In the records, each line holding "style" must be reported.

*** Opening DATA FOR THIS EXERCISE ***

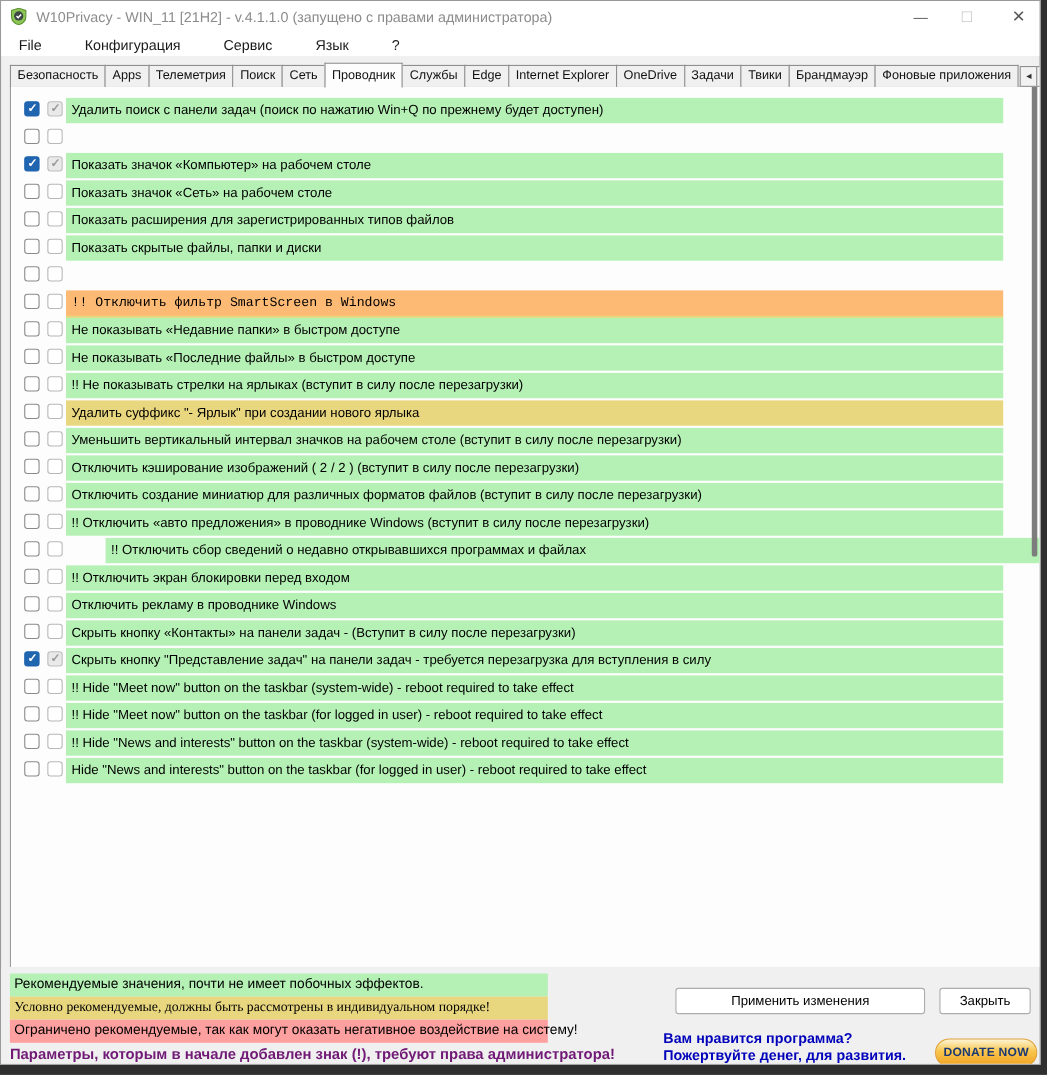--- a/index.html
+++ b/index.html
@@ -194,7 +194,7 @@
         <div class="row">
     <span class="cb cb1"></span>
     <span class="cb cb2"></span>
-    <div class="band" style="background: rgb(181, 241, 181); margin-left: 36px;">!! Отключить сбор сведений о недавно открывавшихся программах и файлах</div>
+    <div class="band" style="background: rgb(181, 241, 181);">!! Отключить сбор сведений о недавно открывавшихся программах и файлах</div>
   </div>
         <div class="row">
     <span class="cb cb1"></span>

*** Closing DATA FOR THIS EXERCISE ***
*** Opening DATA FOR THIS EXERCISE ***

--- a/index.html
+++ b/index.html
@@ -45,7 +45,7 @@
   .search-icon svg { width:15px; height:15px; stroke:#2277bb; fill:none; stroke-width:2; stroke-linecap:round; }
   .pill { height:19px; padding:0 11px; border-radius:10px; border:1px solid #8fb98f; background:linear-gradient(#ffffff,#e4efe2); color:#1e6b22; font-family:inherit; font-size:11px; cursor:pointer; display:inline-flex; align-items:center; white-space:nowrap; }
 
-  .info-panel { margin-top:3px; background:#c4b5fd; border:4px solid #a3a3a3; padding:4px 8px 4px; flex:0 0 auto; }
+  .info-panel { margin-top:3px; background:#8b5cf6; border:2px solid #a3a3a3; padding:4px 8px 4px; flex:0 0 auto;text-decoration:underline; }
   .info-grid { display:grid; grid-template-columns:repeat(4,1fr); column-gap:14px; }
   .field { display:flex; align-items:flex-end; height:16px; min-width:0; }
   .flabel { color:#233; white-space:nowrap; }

*** Closing DATA FOR THIS EXERCISE ***

--- ANSWER SECTION ---
-    <div class="band" style="background: rgb(181, 241, 181); margin-left: 36px;">!! Отключить сбор сведений о недавно открывавшихся программах и файлах</div>
+    <div class="band" style="background: rgb(181, 241, 181);">!! Отключить сбор сведений о недавно открывавшихся программах и файлах</div>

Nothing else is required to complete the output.